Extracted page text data
----------------
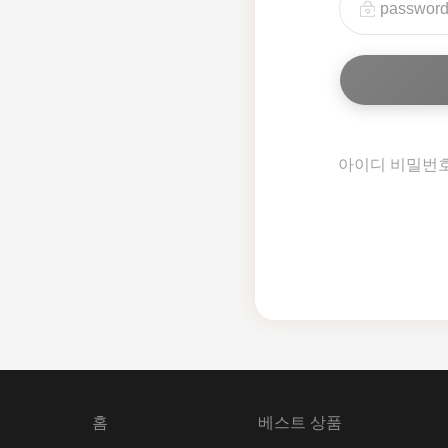
아이디 비밀번
홈
베스트 상품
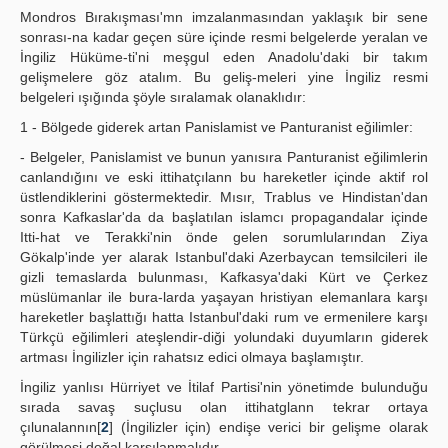
Mondros Bırakışması'mn imzalanmasından yaklaşık bir sene
sonrası-na kadar geçen süre içinde resmi belgelerde yeralan ve
İngiliz Hüküme-ti'ni meşgul eden Anadolu'daki bir takım
gelişmelere göz atalım. Bu geliş-meleri yine İngiliz resmi
belgeleri ışığında şöyle sıralamak olanaklıdır:
1 - Bölgede giderek artan Panislamist ve Panturanist eğilimler:
- Belgeler, Panislamist ve bunun yanısıra Panturanist eğilimlerin
canlandığını ve eski ittihatçılann bu hareketler içinde aktif rol
üstlendiklerini göstermektedir. Mısır, Trablus ve Hindistan'dan
sonra Kafkaslar'da da başlatılan islamcı propagandalar içinde
Itti-hat ve Terakki'nin önde gelen sorumlularından Ziya
Gökalp'inde yer alarak Istanbul'daki Azerbaycan temsilcileri ile
gizli temaslarda bulunması, Kafkasya'daki Kürt ve Çerkez
müslümanlar ile bura-larda yaşayan hristiyan elemanlara karşı
hareketler başlattığı hatta Istanbul'daki rum ve ermenilere karşı
Türkçü eğilimleri ateşlendir-diği yolundaki duyumların giderek
artması İngilizler için rahatsız edici olmaya başlamıştır.
İngiliz yanlısı Hürriyet ve İtilaf Partisi'nin yönetimde bulunduğu
sırada savaş suçlusu olan ittihatglann tekrar ortaya
çılunalannın[
2
] (İngilizler için) endişe verici bir gelişme olarak
görülmesi doğal karşılanmalıdır.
----------------
WHAT NEEDS TO BE DONE: Pick out every line above that holds the word "Istanbul" and copy it.

WRITTEN ANSWER:
Gökalp'inde yer alarak Istanbul'daki Azerbaycan temsilcileri ile
hareketler başlattığı hatta Istanbul'daki rum ve ermenilere karşı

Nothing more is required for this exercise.